Poster
in
Workshop: Safe Generative AI
Large Language Model Benchmarks Do Not Test Reliability
Joshua Vendrow · Edward Vendrow · Sara Beery · Aleksander Madry
When deploying large language models (LLMs) in real-world applications, it is important to ensure that these models are not only capable, but also reliable: consistently accurate on a task such that we can be confident in their outputs.

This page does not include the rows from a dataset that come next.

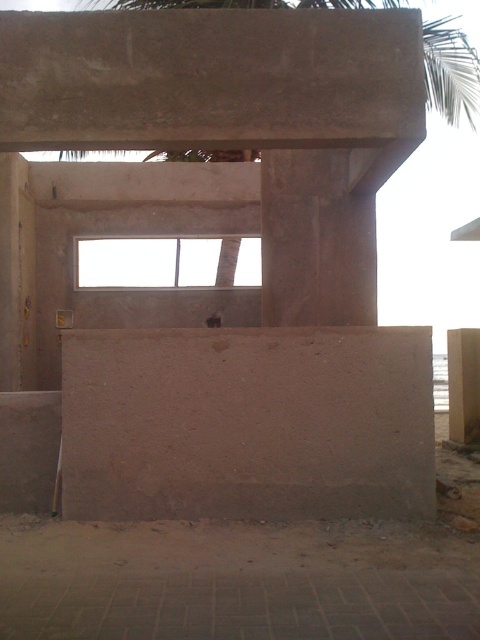
Question: Among these objects, which one is nearest to the camera?

Choices:
 (A) matte concrete window at center
 (B) brown concrete pillar at right

Answer: (B)

Question: Which of the following is the closest to the observer?

Choices:
 (A) (223, 266)
 (B) (469, 333)
 (C) (62, 156)
 (D) (178, 492)

Answer: (D)

Question: Where is smooth concrete wall at center located in relation to green leafy palm tree at upper center in the image?

Choices:
 (A) left
 (B) right

Answer: (A)

Question: Among these points, which one is nearest to the camera?

Choices:
 (A) (115, 499)
 (B) (202, 244)

Answer: (A)

Question: Can you confirm if matte concrete window at center is positioned below brown concrete pillar at right?

Choices:
 (A) yes
 (B) no

Answer: (B)

Question: Is green leafy palm tree at upper center positioned before matte concrete window at center?

Choices:
 (A) no
 (B) yes

Answer: (B)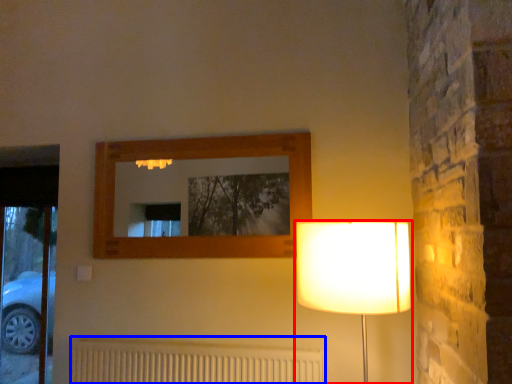
Question: Which object appears farthest to the camera in this image, lamp (highlighted by a red box) or radiator (highlighted by a blue box)?

Choices:
 (A) lamp
 (B) radiator

Answer: (B)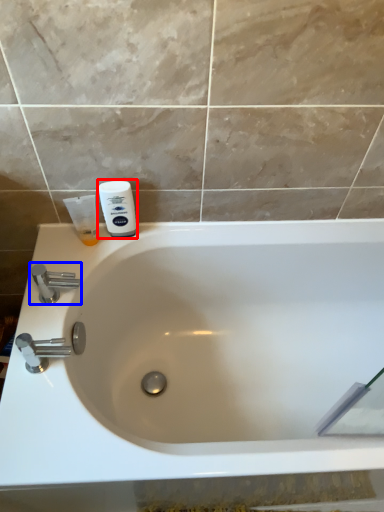
Question: Which of the following is the closest to the observer, shaving cream (highlighted by a red box) or tap (highlighted by a blue box)?

Choices:
 (A) shaving cream
 (B) tap

Answer: (B)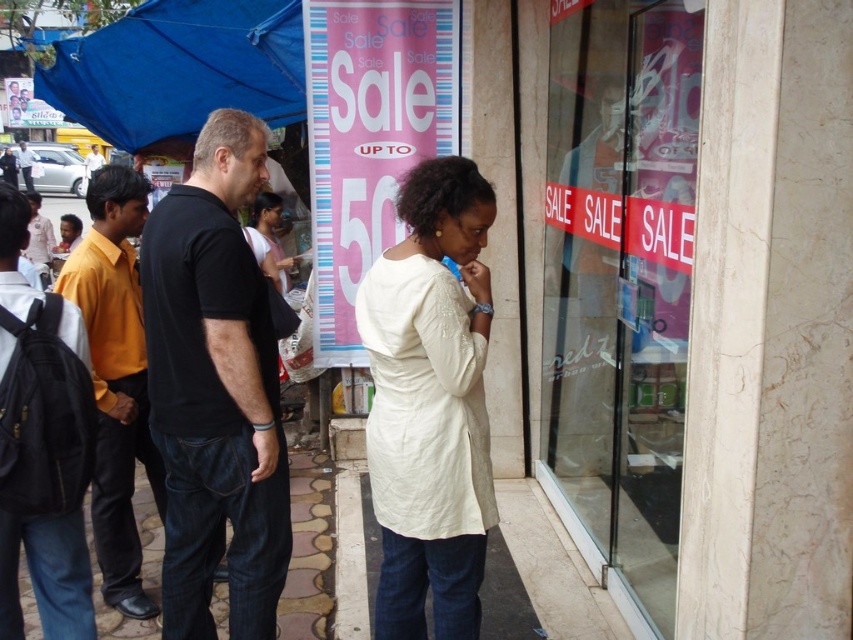
You are standing in front of the store and want to know which of the two points, point [161,506] or point [293,262], is closer to you. Can you determine this based on the scene?

Point [161,506] is closer to the viewer than point [293,262].

You are a delivery person who needs to place a package between the yellow shirt at left and the pink fabric shirt at center. The package is 3 feet long. Can you fit it between them?

The yellow shirt at left and pink fabric shirt at center are 8.60 feet apart from each other. Since the package is 3 feet long, it can easily fit between them as the distance is more than sufficient.

You are a customer standing in front of the store and you want to buy the white quilted dress at center and the black backpack at left. Which item is taller?

The white quilted dress at center is taller than the black backpack at left.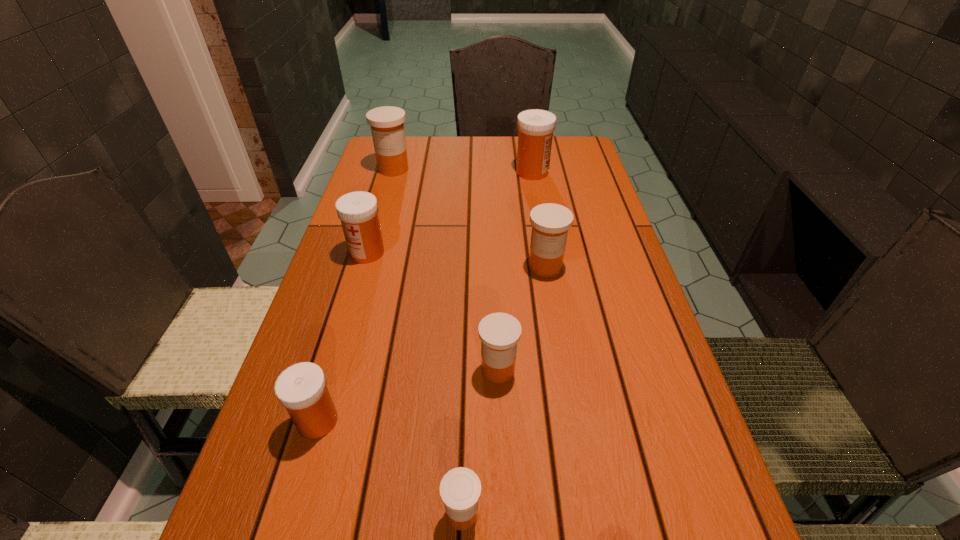
Locate an element on the screen. The width and height of the screenshot is (960, 540). blank area located on the right of the second nearest object is located at coordinates (447, 421).

Find the location of a particular element. The height and width of the screenshot is (540, 960). vacant space positioned on the label of the nearest medicine is located at coordinates (608, 513).

Identify the location of object that is at the far left corner. (386, 122).

This screenshot has height=540, width=960. Find the location of `object at the far right corner`. object at the far right corner is located at coordinates (535, 127).

Image resolution: width=960 pixels, height=540 pixels. In the image, there is a desktop. Find the location of `vacant space at the far edge`. vacant space at the far edge is located at coordinates (485, 143).

Locate an element on the screen. The image size is (960, 540). vacant space at the left edge is located at coordinates (344, 469).

The width and height of the screenshot is (960, 540). What are the coordinates of `vacant space at the right edge` in the screenshot? It's located at (590, 234).

I want to click on vacant area at the far left corner, so click(x=375, y=152).

The height and width of the screenshot is (540, 960). I want to click on vacant point at the far right corner, so click(x=569, y=160).

Locate an element on the screen. vacant space that is in between the nearest white medicine and the biggest orange medicine is located at coordinates (355, 295).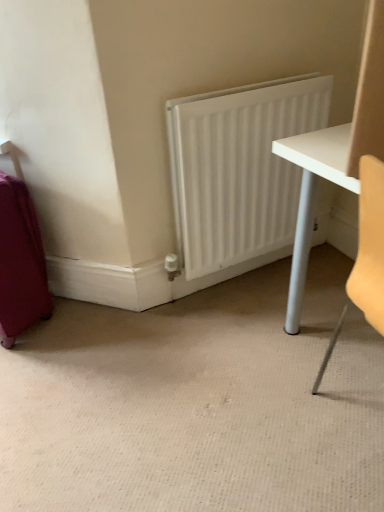
This screenshot has height=512, width=384. Find the location of `free area below white matte radiator at center (from a real-world perspective)`. free area below white matte radiator at center (from a real-world perspective) is located at coordinates (242, 273).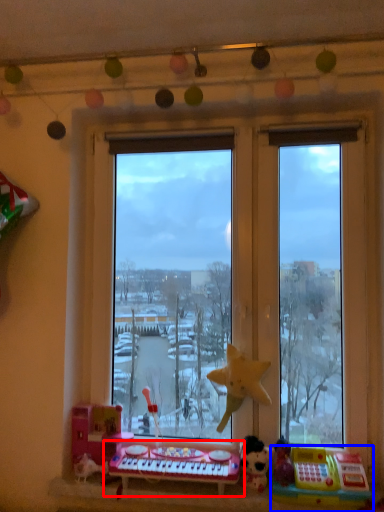
Question: Which object appears closest to the camera in this image, musical keyboard (highlighted by a red box) or toy (highlighted by a blue box)?

Choices:
 (A) musical keyboard
 (B) toy

Answer: (B)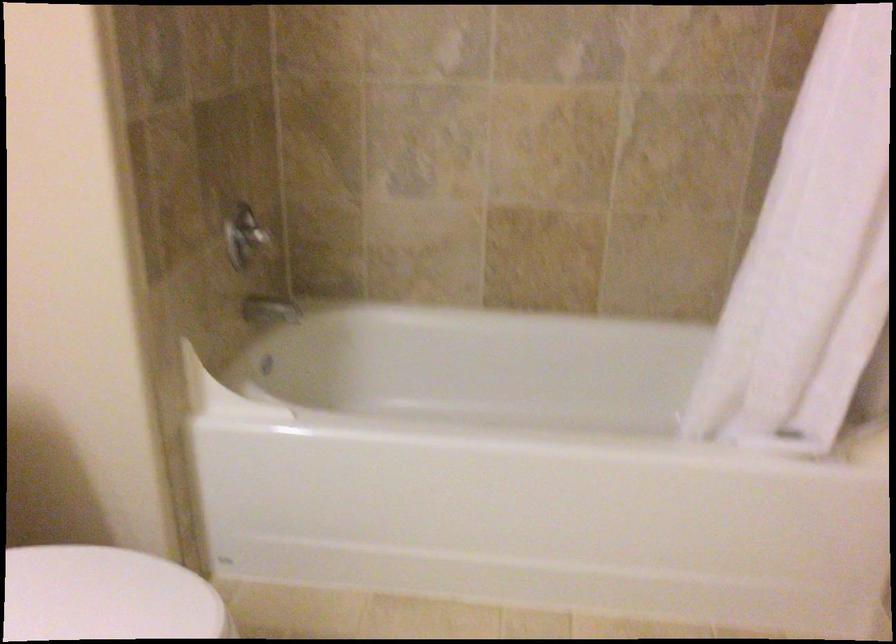
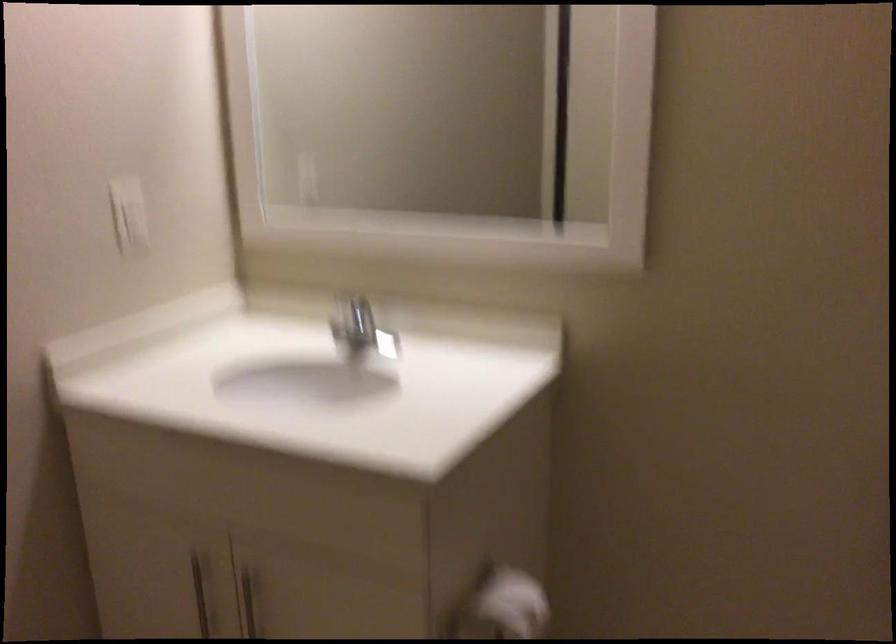
The images are taken continuously from a first-person perspective. In which direction is your viewpoint rotating?

The camera's rotation is toward left-down.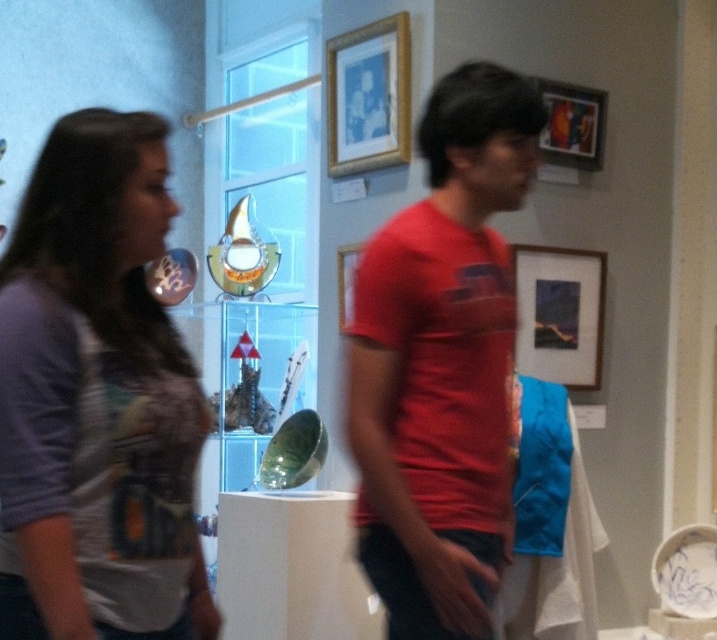
Question: Estimate the real-world distances between objects in this image. Which object is farther from the matte wooden picture frame at upper right?

Choices:
 (A) matte red t-shirt at center
 (B) red matte t-shirt at center

Answer: (A)

Question: Is matte purple t-shirt at left below matte wooden picture frame at upper right?

Choices:
 (A) yes
 (B) no

Answer: (A)

Question: Which of the following is the farthest from the observer?

Choices:
 (A) (77, 134)
 (B) (523, 342)
 (C) (348, 280)
 (D) (427, 544)

Answer: (C)

Question: Does matte purple t-shirt at left appear on the right side of gold-framed picture at upper center?

Choices:
 (A) yes
 (B) no

Answer: (B)

Question: Among these points, which one is nearest to the camera?

Choices:
 (A) (338, 248)
 (B) (174, 472)
 (C) (376, 61)

Answer: (B)

Question: Can you confirm if matte purple t-shirt at left is thinner than wooden picture frame at center?

Choices:
 (A) yes
 (B) no

Answer: (B)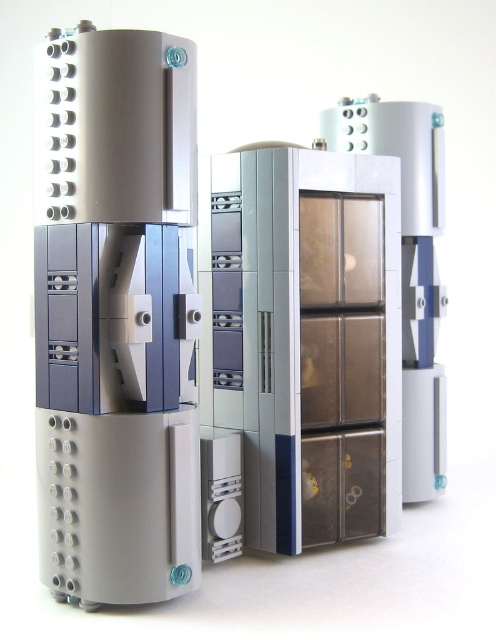
Question: Among these objects, which one is farthest from the camera?

Choices:
 (A) translucent plastic file cabinet at center
 (B) translucent plastic drawer at center
 (C) matte gray tower at left

Answer: (B)

Question: Estimate the real-world distances between objects in this image. Which object is farther from the matte gray tower at left?

Choices:
 (A) translucent plastic file cabinet at center
 (B) translucent plastic drawer at center

Answer: (B)

Question: Estimate the real-world distances between objects in this image. Which object is farther from the translucent plastic file cabinet at center?

Choices:
 (A) translucent plastic drawer at center
 (B) matte gray tower at left

Answer: (A)

Question: Can you confirm if matte gray tower at left is positioned to the left of translucent plastic file cabinet at center?

Choices:
 (A) yes
 (B) no

Answer: (A)

Question: Is matte gray tower at left bigger than translucent plastic drawer at center?

Choices:
 (A) yes
 (B) no

Answer: (B)

Question: Can you confirm if translucent plastic file cabinet at center is wider than translucent plastic drawer at center?

Choices:
 (A) no
 (B) yes

Answer: (B)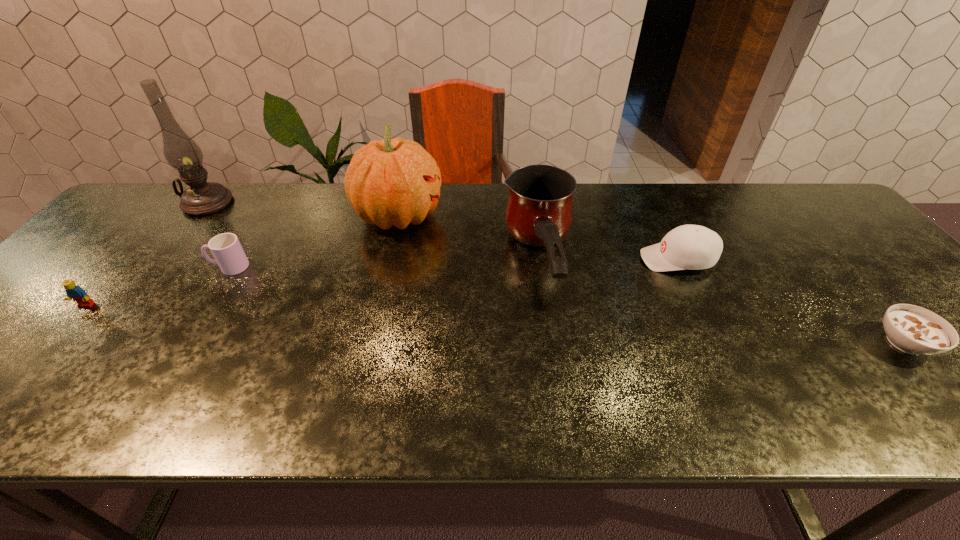
At what (x,y) coordinates should I click in order to perform the action: click on free space located on the front of the oil lamp. Please return your answer as a coordinate pair (x, y). Looking at the image, I should click on (146, 282).

Identify the location of vacant space situated 0.190m on the carved face of the pumpkin. The height and width of the screenshot is (540, 960). (507, 215).

In order to click on vacant region located 0.090m on the handle side of the saucepan in this screenshot , I will do `click(555, 366)`.

Where is `blank space located on the front-facing side of the baseball cap`? The image size is (960, 540). blank space located on the front-facing side of the baseball cap is located at coordinates (611, 259).

Identify the location of vacant point located 0.310m on the front-facing side of the baseball cap. point(523,259).

Locate an element on the screen. Image resolution: width=960 pixels, height=540 pixels. vacant region located on the front-facing side of the baseball cap is located at coordinates (618, 259).

This screenshot has width=960, height=540. In order to click on free space located with the handle on the side of the cup in this screenshot , I will do `click(149, 267)`.

Identify the location of vacant area located with the handle on the side of the cup. The width and height of the screenshot is (960, 540). (130, 267).

The image size is (960, 540). What are the coordinates of `vacant region located with the handle on the side of the cup` in the screenshot? It's located at (113, 267).

The width and height of the screenshot is (960, 540). What are the coordinates of `vacant space situated 0.110m on the face of the Lego` in the screenshot? It's located at (50, 347).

We contend that while many benchmarks have been created to track models' growing capabilities, we lack benchmarks that can properly assess whether models can perform any of their capabilities, even simpler ones, reliably. We suggest that this gap in benchmarking stems from the practice of discarding benchmarks once performance on them is "saturated," with remaining errors dismissed as mistakes in the benchmarks themselves; consequently, there might still be model failures lost in the noise, hiding unreliable behavior. To better evaluate the reliability of LLMs, we propose the construction of platinum benchmarks: benchmarks on which a reliable and performant model should achieve 100\% accuracy, making perfect performance the criterion for success. As an initial attempt at constructing such a benchmark, we carefully clean examples from 10 existing benchmarks to minimize label errors and ambiguity, turning their ground truth labels from "gold" to "platinum." Evaluating current frontier LLMs on our benchmark, we find that indeed, these models still exhibit failures on simple tasks, but benchmarks are too noisy to catch these lingering failures.